Compute a SHA256 hash of a data buffer in python using:

from Crypto.Hash import SHA256, SHA, SHA512
mesg = 'hello world'
h = SHA256.new()
h.update(mesg)
print h.hexdigest()
# prints
b94d27b9934d3e08a52e52d7da7dabfac484efe37a5380ee9088f7ace2efcde9

5. Digital Signature

A digital signature is a method of cryptographically assuring a receiver (Bob) that the message is from a specified party (Alice). Alice prepares a data buffer, computes a secure checksum, encrypts the checksum using her private key, and sends the data buffer and the encrypted checksum to Bob. Bob unencrypts the checksum using Alice’s public key, computes the checksum of the data buffer with the same algorithm as used by Alice and compares the two checksums.

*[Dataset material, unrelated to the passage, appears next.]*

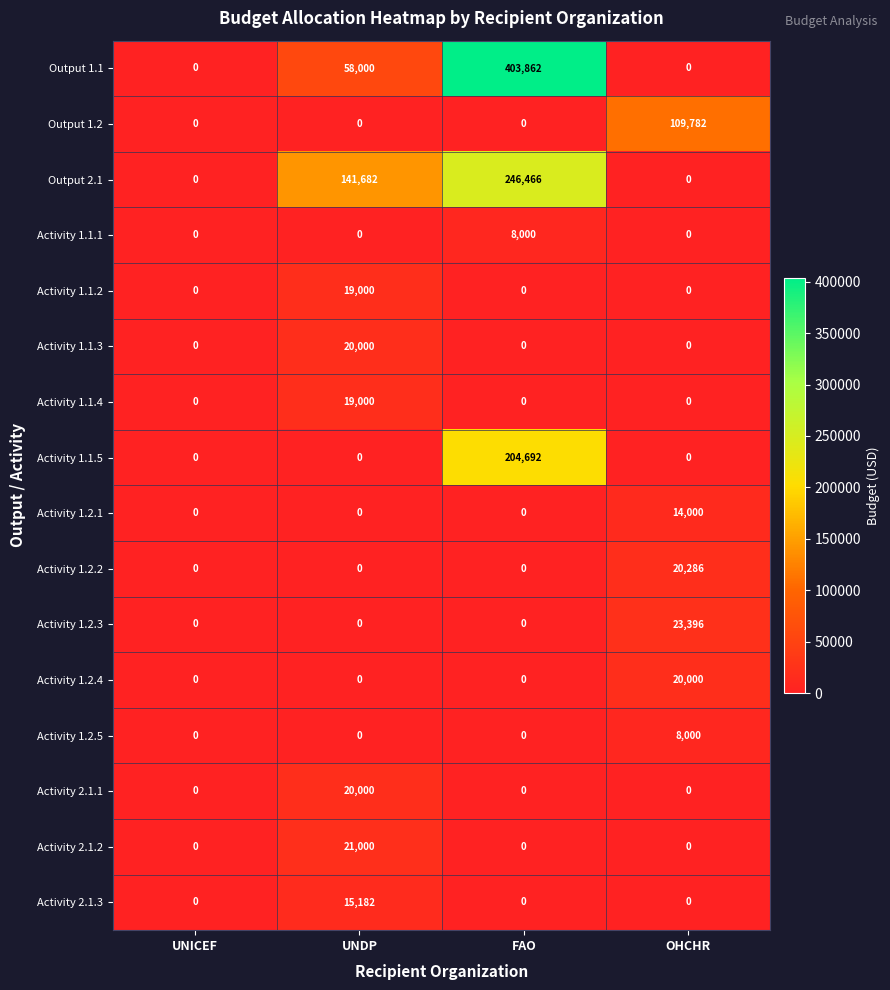

What is the difference between the Output 1.1 values at UNICEF and UNDP?

58000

If they match, the data buffer was prepared by Alice and has not been modified in-transit.

5.1. Computing a Digital Signature

Here is how you can compute the digital signature of a file.

  1. Read the input file
    fname = ...
    with open(fname) as f:
      message = f.read()
    
  2. Read the RSA private key
    with open('mykey.pem') as f:
      key = RSA.importKey(f.read())
    
  3. Compute the SHA256 checksum of the message.
    h = SHA256.new()
    h.update(message)
    
  4. Compute the signature and write it to a file.
    sgn = PKCS1_PSS.new(key)
    with open('mesg.sgn', 'w') as f:
      f.write(sgn.sign(h))
    

Now you have the digital signature in binary form in the file mesg.sgn. Send it along with the input file to the receiver.

5.2. Verifying the Digital Signature

Once the receiver (Bob) has received the file and the signature in mesg.sgn, he can verify that it came from Alice as follows.

  1. Read the input file
    with open(fname) as f:
      message = f.read()
    
  2. Compute the message digest
    h = SHA256.new()
    h.update(message)
    
  3. Read the signature data.
    with open('mesg.sgn') as f:
      signature = f.read()
    
  4. Read the public key from the file.
    with open('mykey.pub') as f:
      key = RSA.importKey(f.read())
    
  5. And verify that the signature is correct.
    vfy = PKCS1_PSS.new(key)
    if vfy.verify(h, signature):
      print 'signture matches.'
    else:
      print 'signature problem.'
    

And now the file is confirmed to have come from the sender (Alice).

Conclusion

In this article, we learnt about some of the technology underlying blockchains. These include, at the core

  1. Public and private keys
  2. SHA checksum of messages
  3. Digital signature and verification of messages using public keys.